The S&P 500's cyclically adjusted price-to-earnings ratio is inching closer to its dot-com-era highs, a level the market has touched only once before. That comparison is what makes the current reading unsettling for long-term investors.

A valuation gauge built to cut through noise

The CAPE ratio divides the current level of the S&P 500 by the average of inflation-adjusted earnings over the past 10 years. Because it smooths a decade of profits, it strips out the distortions that can make an ordinary price-to-earnings ratio look artificially high or low in a single year.

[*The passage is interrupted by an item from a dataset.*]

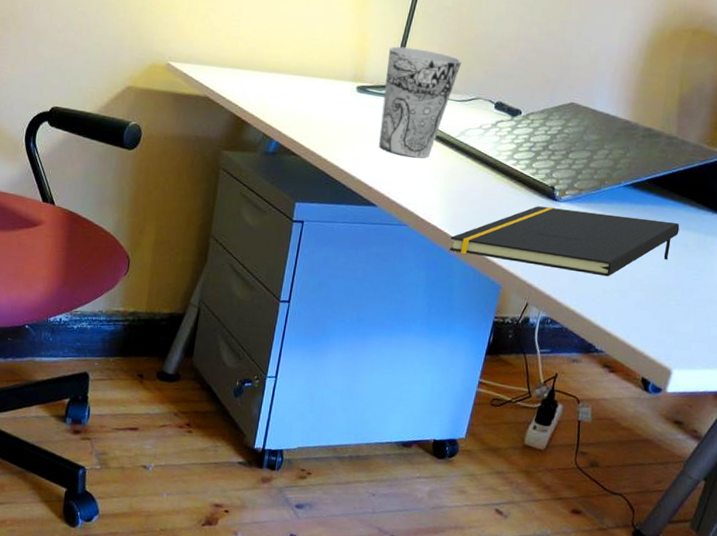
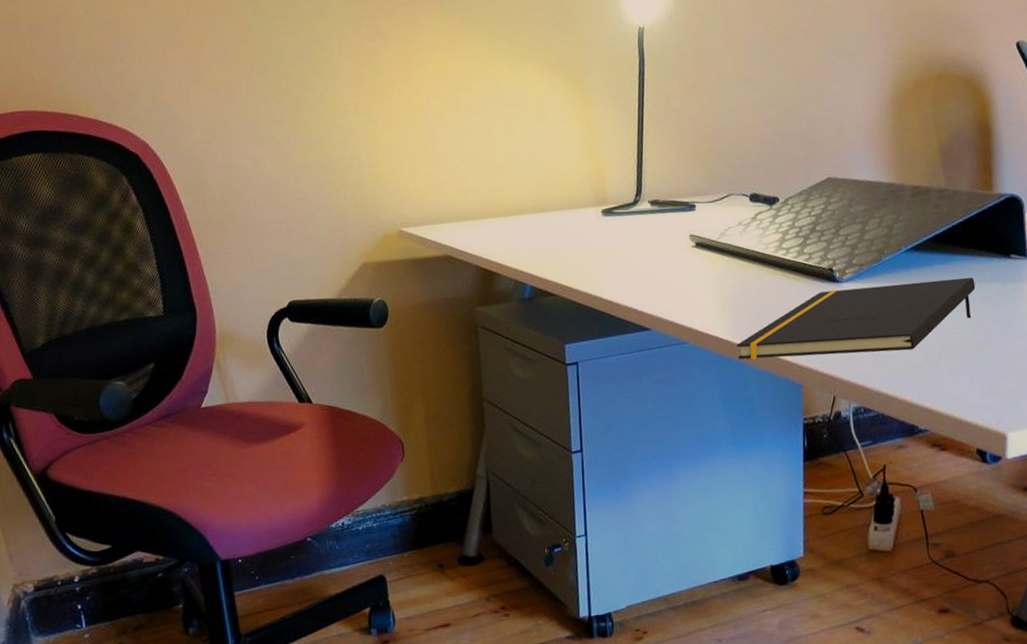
cup: present [378,46,462,158] -> none [626,157,705,272]

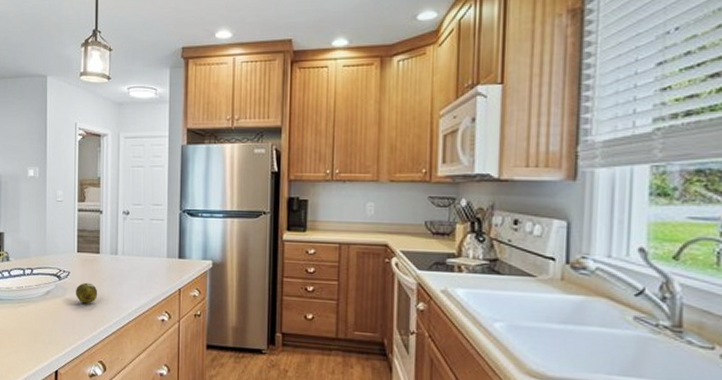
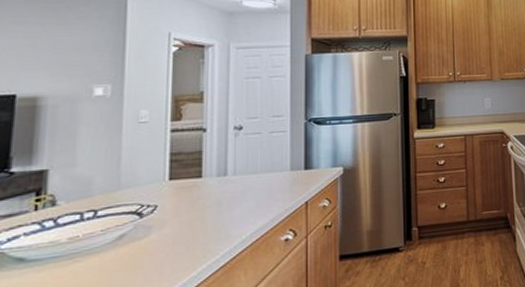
fruit: present [76,282,98,304] -> none [166,213,199,241]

When the reading climbs, it usually signals that prices are rising faster than underlying earnings. Over the long run, higher CAPE readings have been followed by more modest stock returns, because frothy markets leave less room for further multiple expansion.

The only prior match was the dot-com peak

Historical annual averages show the CAPE ratio reached or surpassed 40 for consecutive years only once: in 1999 and 2000, when it hit 42.1 and 41.7. Those readings came during the height of dot-com euphoria, as investors poured capital into internet start-ups and established technology companies alike.

The unwinding that followed was severe. Beginning in 2000, the Nasdaq fell more than 75% from its peak and the S&P 500 entered a bear market that lasted into 2002.

What the signal does and does not say

The current CAPE ratio has not yet matched those extremes, which is why the Fool frames the elevated level as an invitation to caution. A continued rise could foreshadow weaker total returns or a meaningful drawdown, though such outcomes are never certain.

Instead of trying to time the market, the article suggests investors lean on broad diversification across sectors and asset classes.